Figure 1—figure supplement 3. Behavior phenotype.

(A to G) Behavior tests data (mean ±SEM) of wild type (open circles) and Slc7a8^−/− (black circles) mice of 4- to 7 months of age in mixed C57BL6/J-129Sv genetic background. (A) Latency to fall off the rod in the rotarod test at increasing fixed rotating speed (rpm) (n = 16 wild type and 14 Slc7a8^−/−); (B and C) Time of exposure to shock in the treadmill test. Higher values indicate poorer performance (n = 8 wild type and 8 Slc7a8^−/−). (D to F) Morris Water Maze (MWM) test of 5 wild type and 8 Slc7a8^−/− mice. (G) Represents Rotarod Acceleration Time from 4 to 40 rpm in 60 s. Unpaired Student’s t-test statistical analysis, p-value: *, ≤0.05. (H) Western blot against SLC7A8 of 50 µg of total membranes from hypophysis of wild type (+/+), Slc7a8^+/− (+/-) and Slc7a8^−/− (-/-) mice. Kidney sample from wild-type mice was used as a positive control. Samples were loaded in 7% acrylamide SDS-PAGE gel in non-reducing conditions. SLC7A8/CD98hc heterodimers (120 kDa) were detected. (I) Plasma corticosterone levels after acute stress. Data (mean ±SEM) from four wild type (open bars) and 5 Slc7a8^−/− mice (black bars) are represented. Basal: time 0, Stress: just after mice were exposed to a 15 min restraint stress and Recovery: 90 min after the stress.

Figure 1—figure supplement 4. ABR latencies and amplitudes of C57BL6/J-129Sv Slc7a8 knockout mice.

(A) Representative ABR recordings in response to click at decreasing intensities from 90 to 10 dB SPL from wild type (Slc7a8^+/+, white, n = 11), heterozygous (Slc7a8^+/−, green, n = 12) and knockout (Slc7a8^−/−, blue, n = 14) mice, grouped by age (4–6 and 7–13 month old). ABR waves I to IV are indicated and thresholds highlighted in bold. Detail of the first ms of the ABR recording in response to 70 dB SPL click showing the differences in the wave I latency and amplitude among genotypes (dashed lines). (B–E) Latency and amplitude of ABR waves, expressed as mean ±SE, in wild type (Slc7a8^+/+, white, n = 14), heterozygous (Slc7a8^+/−, green, n = 12) and knockout (Slc7a8^−/−, blue, n = 11) separated by age group (4–6 and 7–13 month old) and hearing phenotype (normal hearing and hearing loss). (B) Latency-intensity curves for ABR wave I. (C) Interpeak latencies I-II, II-IV and I-IV in response to 70 dB SPL click. Significant differences were determined using ANOVA test, *p<0.05 (Slc7a8^−/− versus Slc7a8^+/+ mice). (D) Amplitude-intensity curves for ABR wave I. (E) Amplitudes of ABR wave I, II and IV. Significant differences were determined using ANOVA test, #p<0.05 (hearing loss Slc7a8^−/− vs normal hearing Slc7a8^+/−mice).
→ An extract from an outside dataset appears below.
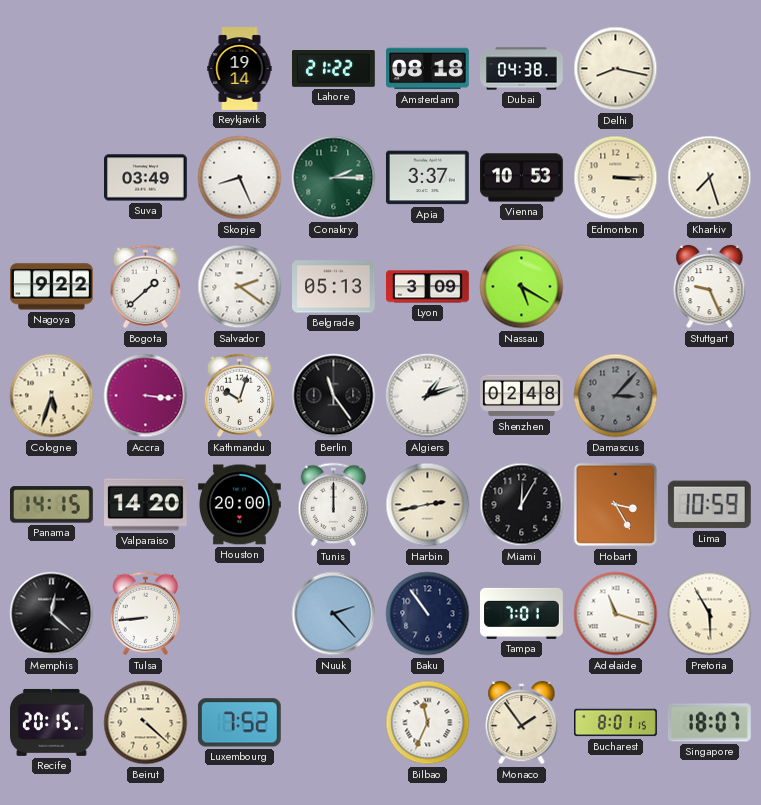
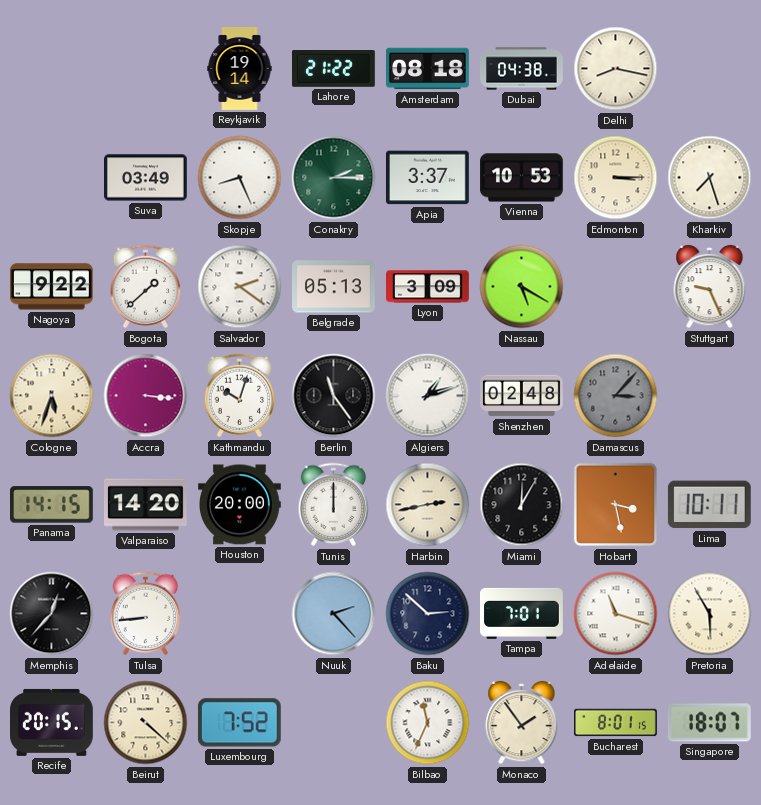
Hobart: 3:25 -> 3:28
Lima: 10:59 -> 10:11
Memphis: 12:22 -> 12:37
Baku: 10:54 -> 2:52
Figure 1—figure supplement 5. Hearing phenotype of C57BL/6J Slc7a8 knockout mice.

(A, B) Auditory Brainstem Response (ABR) thresholds in response to click stimuli in from wild type (Slc7a8^+/+, white, n = 18), heterozygous (Slc7a8^+/−, green, n = 5) and knockout (Slc7a8^−/−, blue, n = 15) mice, grouped by age (1–3, 4–6 and 7–13 month-old) and expressed as mean ±standard error (A), individual value (scatter plot, B) and median (boxplot, B). The significance of the differences was evaluated using ANOVA test, *p<0.05 (Slc7a8^−/−, vs Slc7a8^+/+). (C) Auditory Brainstem Response (ABR) thresholds in response to click stimuli in from wild type (Slc7a8^+/+, white, n = 18) and knockout (Slc7a8^−/−, blue, n = 15) mice at 2-, 3-, 4- and 5-month life. (D) Pie chart showing the percentage of mice showing normal hearing (all thresholds < 45 dB SPL, white), mild hearing loss (at least two tone burst threshold >45 dB SPL, orange) and severe (at least two tone burst threshold >60 dB SPL, red) hearing loss (HL), within each genotype and age group. (E) ABR thresholds in response to click and tone burst stimuli (8, 16, 24, 32 and 40 kHz) in mice from three genotypes separated by age group and hearing phenotype (normal hearing or hearing loss). Significant differences were determined using ANOVA test, **p<0.01, ***p<0.001 (hearing impaired Slc7a8^−/− versus Slc7a8^+/+).